Jenga-playing robot combines vision and touch

2 mins read

MIT has developed a Jenga-playing robot that demonstrates machine-learning through not just visual cues, but tactile physical interactions – something which previous systems have had found challenging.

Equipped with a soft-pronged gripper, a force-sensing wrist cuff, and an external camera, the robot uses these tools to see and feel the tower and individual blocks.

As the robot carefully pushes against a block, a computer takes in visual and tactile feedback from its camera and cuff, and compares these measurements to moves that the robot previously made. It also considers the outcomes of those moves — specifically, whether a block, in a certain configuration and pushed with a certain amount of force, was successfully extracted or not. In real-time, the robot then “learns” whether to keep pushing or move to a new block, in order to keep the tower from falling.

Jenga requires mastery of physical skills such as probing, pushing, pulling, placing, and aligning pieces and interactive perception and manipulation, unlike purely cognitive tasks or games like chess.

“This is very difficult to simulate, so the robot has to learn in the real world, by interacting with the real Jenga tower. The key challenge is to learn from a relatively small number of experiments by exploiting common sense about objects and physics,” explains Assistant Professor Alberto Rodriguez of MIT.

He says the tactile learning system the researchers have developed can be used in applications beyond Jenga, especially in tasks that need careful physical interaction, including separating recyclable objects from landfill trash and assembling consumer products.

“In a cellphone assembly line, in almost every single step, the feeling of a snap-fit, or a threaded screw, is coming from force and touch rather than vision,” Rodriguez says. “Learning models for those actions is prime real-estate for this kind of technology.”

The team customised an industry-standard ABB IRB 120 robotic arm, then set up a Jenga tower within the robot’s reach and began a training period in which it first chose a random block and a location on the block against which to push. It then exerted a small amount of force in an attempt to push the block out of the tower.

For each block attempt, a computer recorded the associated visual and force measurements, and labelled whether each attempt was a success.

Rather than carry out tens of thousands of such attempts (which would involve reconstructing the tower almost as many times), the robot trained on just about 300, with attempts of similar measurements and outcomes grouped in clusters representing certain block behaviours.

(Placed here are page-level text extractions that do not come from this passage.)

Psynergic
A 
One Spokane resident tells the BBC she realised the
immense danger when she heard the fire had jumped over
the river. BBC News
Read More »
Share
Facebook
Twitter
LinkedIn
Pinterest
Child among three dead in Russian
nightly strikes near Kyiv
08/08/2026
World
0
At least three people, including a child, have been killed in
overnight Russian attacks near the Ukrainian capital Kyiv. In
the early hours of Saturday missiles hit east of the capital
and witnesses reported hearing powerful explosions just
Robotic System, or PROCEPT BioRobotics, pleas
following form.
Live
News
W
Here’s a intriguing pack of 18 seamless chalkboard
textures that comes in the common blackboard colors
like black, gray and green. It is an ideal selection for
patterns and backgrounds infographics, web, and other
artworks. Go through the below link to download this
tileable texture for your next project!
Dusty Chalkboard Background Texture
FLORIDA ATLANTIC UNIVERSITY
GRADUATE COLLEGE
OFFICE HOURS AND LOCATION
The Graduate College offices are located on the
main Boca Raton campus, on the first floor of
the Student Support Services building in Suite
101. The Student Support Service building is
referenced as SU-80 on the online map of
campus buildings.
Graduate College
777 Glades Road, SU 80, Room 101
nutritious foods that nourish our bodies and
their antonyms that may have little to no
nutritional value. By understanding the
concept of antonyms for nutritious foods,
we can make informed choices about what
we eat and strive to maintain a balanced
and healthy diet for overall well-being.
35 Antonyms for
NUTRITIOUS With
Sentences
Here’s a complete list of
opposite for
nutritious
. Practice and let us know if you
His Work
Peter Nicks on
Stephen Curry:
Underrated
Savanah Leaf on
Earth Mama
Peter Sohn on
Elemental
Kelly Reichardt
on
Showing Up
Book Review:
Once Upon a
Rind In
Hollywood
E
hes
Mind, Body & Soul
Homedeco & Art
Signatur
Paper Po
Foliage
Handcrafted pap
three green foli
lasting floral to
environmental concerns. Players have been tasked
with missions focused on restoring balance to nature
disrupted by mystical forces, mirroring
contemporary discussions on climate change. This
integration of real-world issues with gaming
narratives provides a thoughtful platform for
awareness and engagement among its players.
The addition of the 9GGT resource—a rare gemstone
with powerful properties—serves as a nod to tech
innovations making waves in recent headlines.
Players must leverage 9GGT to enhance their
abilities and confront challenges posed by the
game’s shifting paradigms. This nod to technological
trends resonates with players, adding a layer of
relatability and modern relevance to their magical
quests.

For instance, one cluster of data might represent attempts on a block that was hard to move, versus one that was easier to move, or that toppled the tower when moved. For each data cluster, the robot developed a simple model to predict a block’s behaviour given its current visual and tactile measurements.

The paper’s lead author Nima Fazeli says this clustering technique increases the efficiency with which the robot can learn to play the game and is inspired by the natural way in which humans cluster similar behaviour.

The researchers tested their approach against other machine learning algorithms, in a computer simulation of the game using the simulator MuJoCo. The lessons learned in the simulator informed the researchers of the way the robot would learn in the real world.

The team also compared the robot’s ability with a human player, reporting that although there’s still a way to go until they realise a Jenga champion, the difference between their skills levels was “not that much.”

For now, the team’s focus lies on applying the robot’s new skills to other application domains.

“There are many tasks that we do with our hands where the feeling of doing it ‘the right way’ comes in the language of forces and tactile cues,” Rodriguez says. “For tasks like these, a similar approach to ours could figure it out.”